Estou a ficar velho, pensou Demétrios com alguma tristeza, já não sou capaz de ler o seu coração e, sobretudo, os olhos do meu espírito perderam o poder de perfurar as brumas do futuro. No entanto.
Um som de passos rápidos no cascalho do jardim acordou-o da sua meditação. Descendo a alameda onde umas laranjeiras envasadas, recentemente saídas da sala da villa onde tinham passado o Inverno, alternavam com loureiros metidos em altos vasos de barro vermelho, Esteban, que vinha da cidade, acorria a toda a pressa.
Trago notícias! gritou ele de longe assim que viu os passeantes.
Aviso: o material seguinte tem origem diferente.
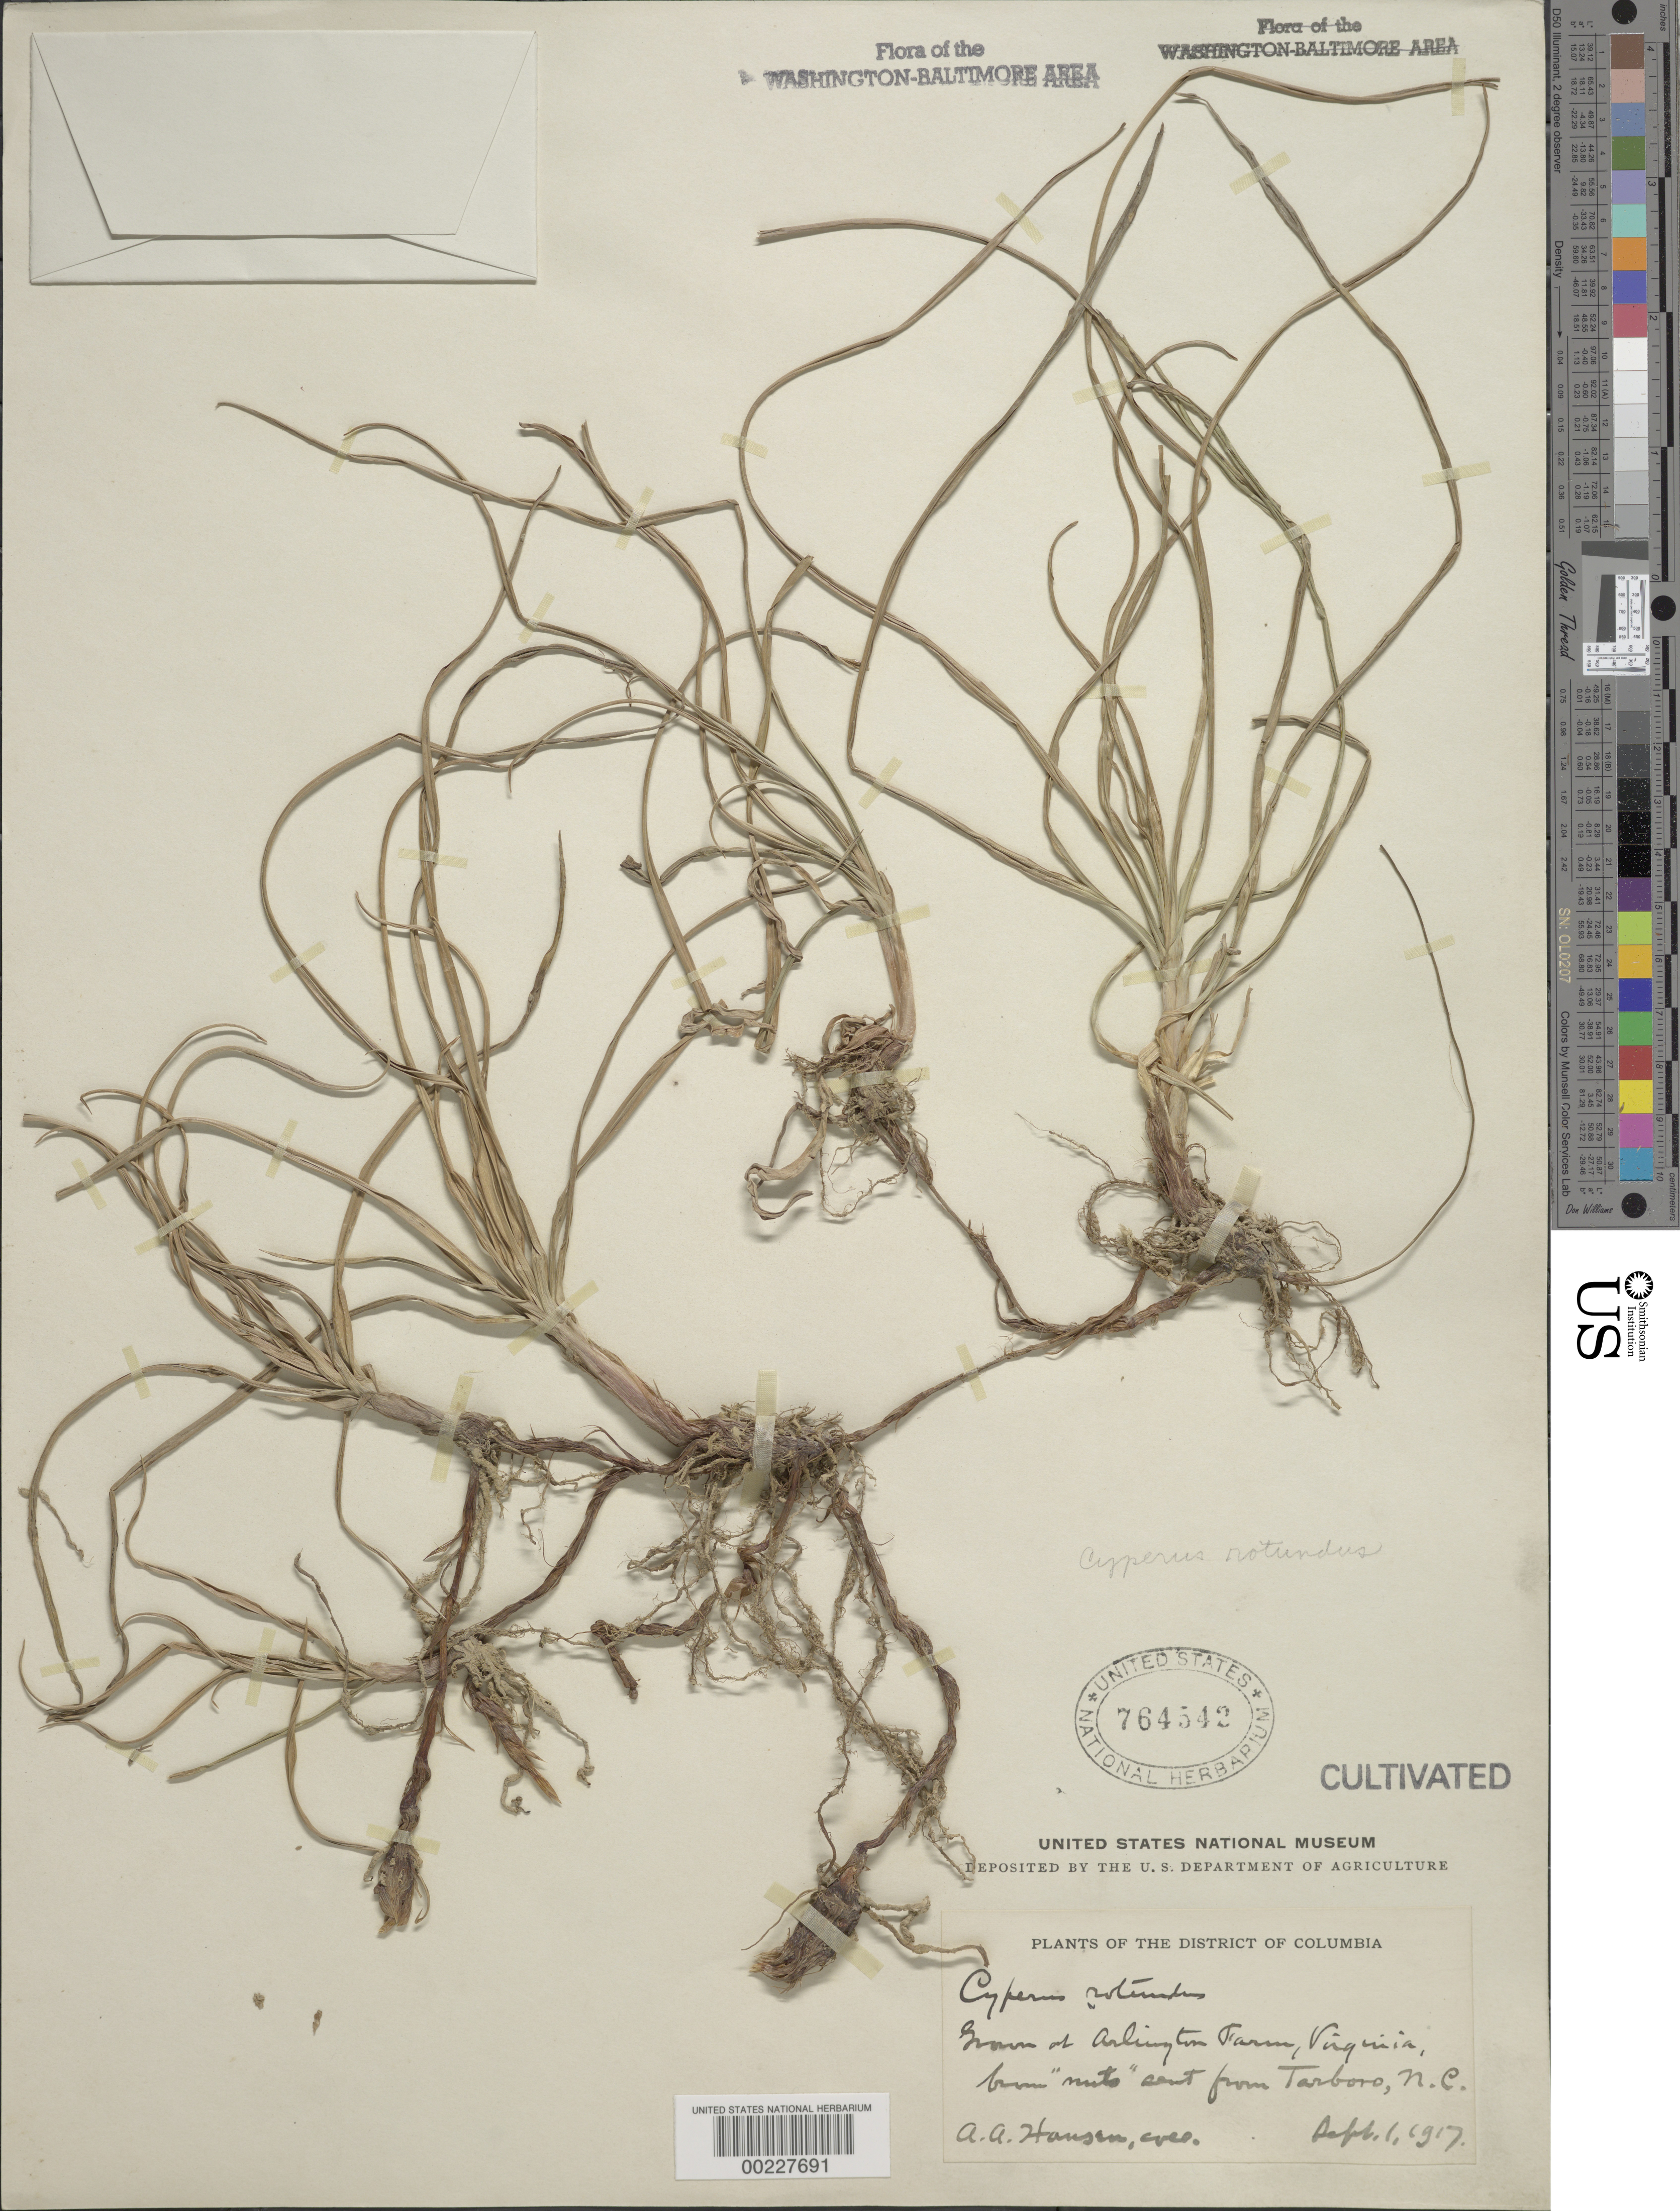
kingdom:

O Rei de França enviou um embaixador a monsenhor Lourenço!
O castelhano vinha esbaforido e as últimas palavras perderam-se um pouco no vento da tarde, mas Fiora tinha percebido o principal: Isso é bom, ou mau? perguntou ela sem procurar dissimular uma certa inquietação.
Muito bom, certamente! E melhor ainda porque se trata de um dos vossos amigos!
Um amigo? Quem? Falai, Esteban, fazeis-nos morrer de ansiedade!
Messire Philippe de Commynes, donna Fiora! Não ides dizer-me que não é um amigo! Chega pelo São João. Monsenhor Lourenço, com quem estive há uma hora na Badia, foi avisado por um cavaleiro rápido logo a seguir ao meio-dia.
Quem é esse Philippe de Commynes? perguntou Carlo, que se interessava cada vez mais, a cada dia que passava, pela vida exterior.
É o melhor conselheiro do Rei Luís a despeito da sua pouca idade, porque ainda não chegou aos trinta. Durante muito tempo ao lado do defunto duque de Borgonha, abandonou-o ao perceber a política rígida que este queria exercer. Conheço-o bem, com efeito e creio poder afirmar, como Esteban, que é para mim um excelente amigo.